Karen Ragnhild schritt langsam bergan durch den Wald. Es war eine förmliche Befreiung, hinauszukommen!

Heute noch wollte sie an den Vater schreiben und ihm sagen, daß das Verhältnis zwischen Knut und Bergliot ein unglückliches sei. Daß sie bisher nur blind und zu unerfahren gewesen war, um das zu sehen. Sie wollte ganz genau alles beschreiben, was sie selber beobachtet hatte von Anfang an bis auf den heutigen Tag – ohne alle eigene Färbung. Vielleicht verstand der Vater dann selber, worüber sie nicht mehr nachzugrübeln vermochte: Was zwischen den beiden nicht so war, wie es sollte.
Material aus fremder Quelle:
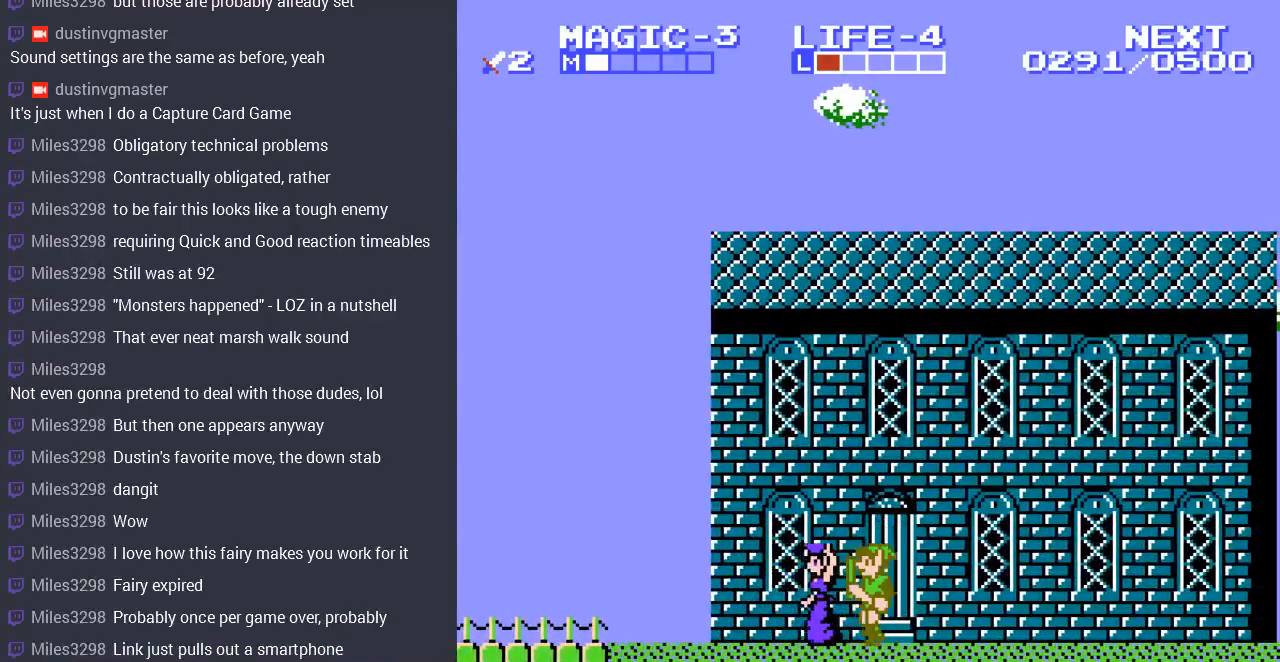
{"buttons": ["B"], "events": [[467, "B", "down"], [467, "DPAD_LEFT", "up"]]}
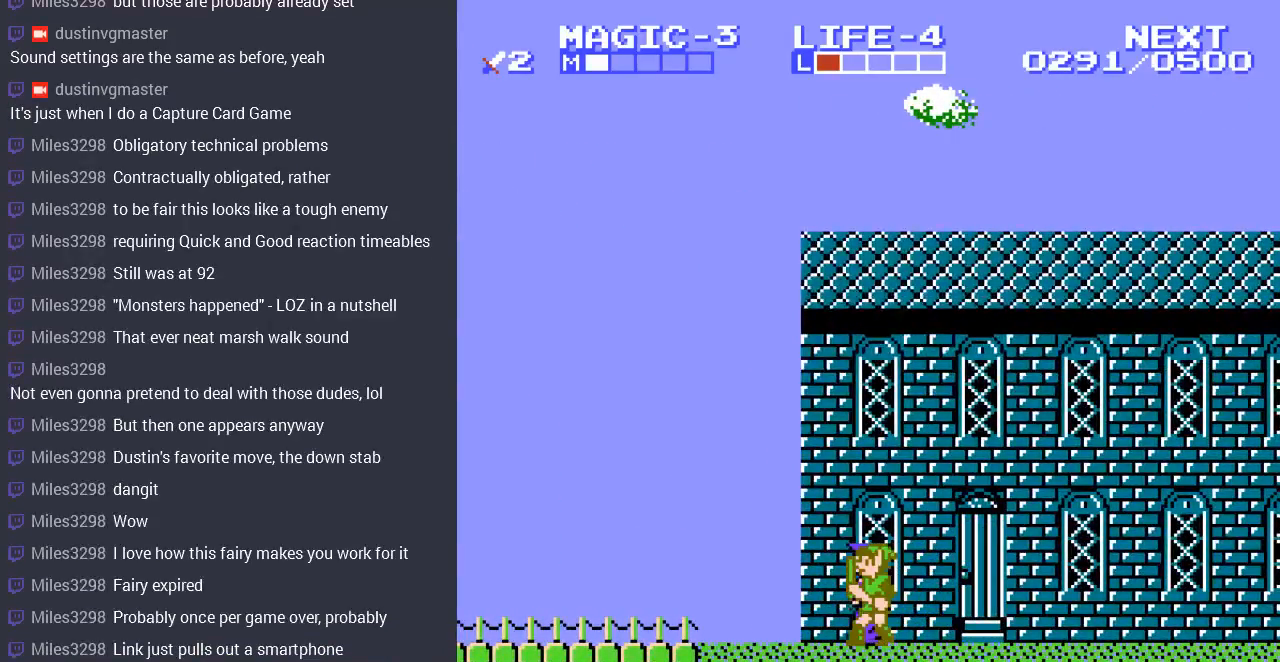
{"buttons": [], "events": [[167, "B", "up"]]}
Alles das, was sie als Sicherheit und Ruhe bewundert hatte, war ja nur Kälte. Ja, man konnte sich kaum vorstellen, daß zwei Menschen kühler und ferner voneinander leben konnten als Knut und Bergliot! Und das quälte sie beide. Nicht nur Bergliot, wie sie anfangs geglaubt hatte, sondern auch Knut.

Und dann war da ein Gedanke, den sie nicht denken wollte, ja vor dem sie am liebsten bis ans Ende der Welt gelaufen wäre. – – – Thomas Hageman! Aber er kam immer wieder, und jedesmal mit einer neuen Erinnerung, mit einem neuen Glück!

Aber Bergliot mit so etwas in Verbindung zu setzen, Bergliot, – Vaters Bergliot, ihre eigene schöne, wunderbare Bergliot! Sie hatte ein Gefühl, als müsse sie Gott bitten, dies abzuwenden! Etwas Böses, Finsteres streckte die langen, starken Finger nach ihr aus, – sie mochte nicht hinsehen – – – und doch konnte sie die Augen nicht dagegen verschließen. Dies war eine Erkenntnis, zu der man unumgänglich kommen mußte, wenn man die Kinderschuhe ausgezogen hatte!

Ob sie der Sache die Stirn bieten, ihr mutig begegnen sollte? Vielleicht konnte sie etwas Gutes damit ausrichten! Zum Beispiel geradeswegs zu Bergliot gehen und ihr sagen, sie solle doch lieb und gut sein und an Vater denken – und an Knut und an sich selber – – –! Sie war gewiß im Innersten ihrer Seele feige, daß sie vor den Pflichten, die ihr oblagen, Reißaus nahm!

Aber nein, nein! Hierzu war sie nicht im stande. Es war am richtigsten, alles an Vater zu schreiben und ihm die Entscheidung zu überlassen.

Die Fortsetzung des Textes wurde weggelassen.